(Saved data entries)
=======

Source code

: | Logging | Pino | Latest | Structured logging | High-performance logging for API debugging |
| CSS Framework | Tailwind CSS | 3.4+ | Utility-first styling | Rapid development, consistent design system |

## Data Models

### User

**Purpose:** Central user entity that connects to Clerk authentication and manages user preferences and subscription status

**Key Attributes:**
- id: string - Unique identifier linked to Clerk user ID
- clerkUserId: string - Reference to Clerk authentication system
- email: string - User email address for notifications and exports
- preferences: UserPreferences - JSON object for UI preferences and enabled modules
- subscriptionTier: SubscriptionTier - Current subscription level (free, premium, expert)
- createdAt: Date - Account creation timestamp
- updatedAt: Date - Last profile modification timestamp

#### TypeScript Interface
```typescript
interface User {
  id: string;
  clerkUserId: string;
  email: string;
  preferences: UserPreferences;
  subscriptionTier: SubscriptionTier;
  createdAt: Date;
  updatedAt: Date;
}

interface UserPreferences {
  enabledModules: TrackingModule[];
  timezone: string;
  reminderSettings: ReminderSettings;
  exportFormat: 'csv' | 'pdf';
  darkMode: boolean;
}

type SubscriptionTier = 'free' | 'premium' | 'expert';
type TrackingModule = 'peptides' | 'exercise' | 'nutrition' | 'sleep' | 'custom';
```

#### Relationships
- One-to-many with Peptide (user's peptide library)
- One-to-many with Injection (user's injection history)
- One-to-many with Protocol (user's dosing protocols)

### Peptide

=======

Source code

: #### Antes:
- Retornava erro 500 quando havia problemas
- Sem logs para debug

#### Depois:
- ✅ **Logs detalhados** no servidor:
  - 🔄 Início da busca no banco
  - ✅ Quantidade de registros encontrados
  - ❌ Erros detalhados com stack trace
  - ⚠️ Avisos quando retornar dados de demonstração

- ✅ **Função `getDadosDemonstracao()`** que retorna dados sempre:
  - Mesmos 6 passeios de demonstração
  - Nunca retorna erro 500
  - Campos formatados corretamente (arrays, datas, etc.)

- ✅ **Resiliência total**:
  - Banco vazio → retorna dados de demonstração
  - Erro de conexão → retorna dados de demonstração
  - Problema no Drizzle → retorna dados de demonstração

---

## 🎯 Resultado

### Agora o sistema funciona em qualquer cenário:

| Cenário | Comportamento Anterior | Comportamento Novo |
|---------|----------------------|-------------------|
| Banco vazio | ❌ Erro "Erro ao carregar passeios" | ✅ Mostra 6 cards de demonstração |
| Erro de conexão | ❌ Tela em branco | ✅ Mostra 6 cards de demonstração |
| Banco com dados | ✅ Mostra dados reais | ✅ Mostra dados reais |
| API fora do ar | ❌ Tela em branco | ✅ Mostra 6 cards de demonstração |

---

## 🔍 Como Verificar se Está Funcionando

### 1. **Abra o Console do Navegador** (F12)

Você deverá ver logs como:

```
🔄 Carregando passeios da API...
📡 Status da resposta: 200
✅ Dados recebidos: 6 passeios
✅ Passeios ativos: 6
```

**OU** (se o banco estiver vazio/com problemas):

=======

* TASK DETAILS: Your task is to restate, word for word, only those lines above that fall between the line holding "- Nunca retorna erro 500" and the line holding "Comportamento Novo |", inclusive.

* YOUR RESPONSE:
  - Nunca retorna erro 500
  - Campos formatados corretamente (arrays, datas, etc.)

- ✅ **Resiliência total**:
  - Banco vazio → retorna dados de demonstração
  - Erro de conexão → retorna dados de demonstração
  - Problema no Drizzle → retorna dados de demonstração

---

## 🎯 Resultado

### Agora o sistema funciona em qualquer cenário:

| Cenário | Comportamento Anterior | Comportamento Novo |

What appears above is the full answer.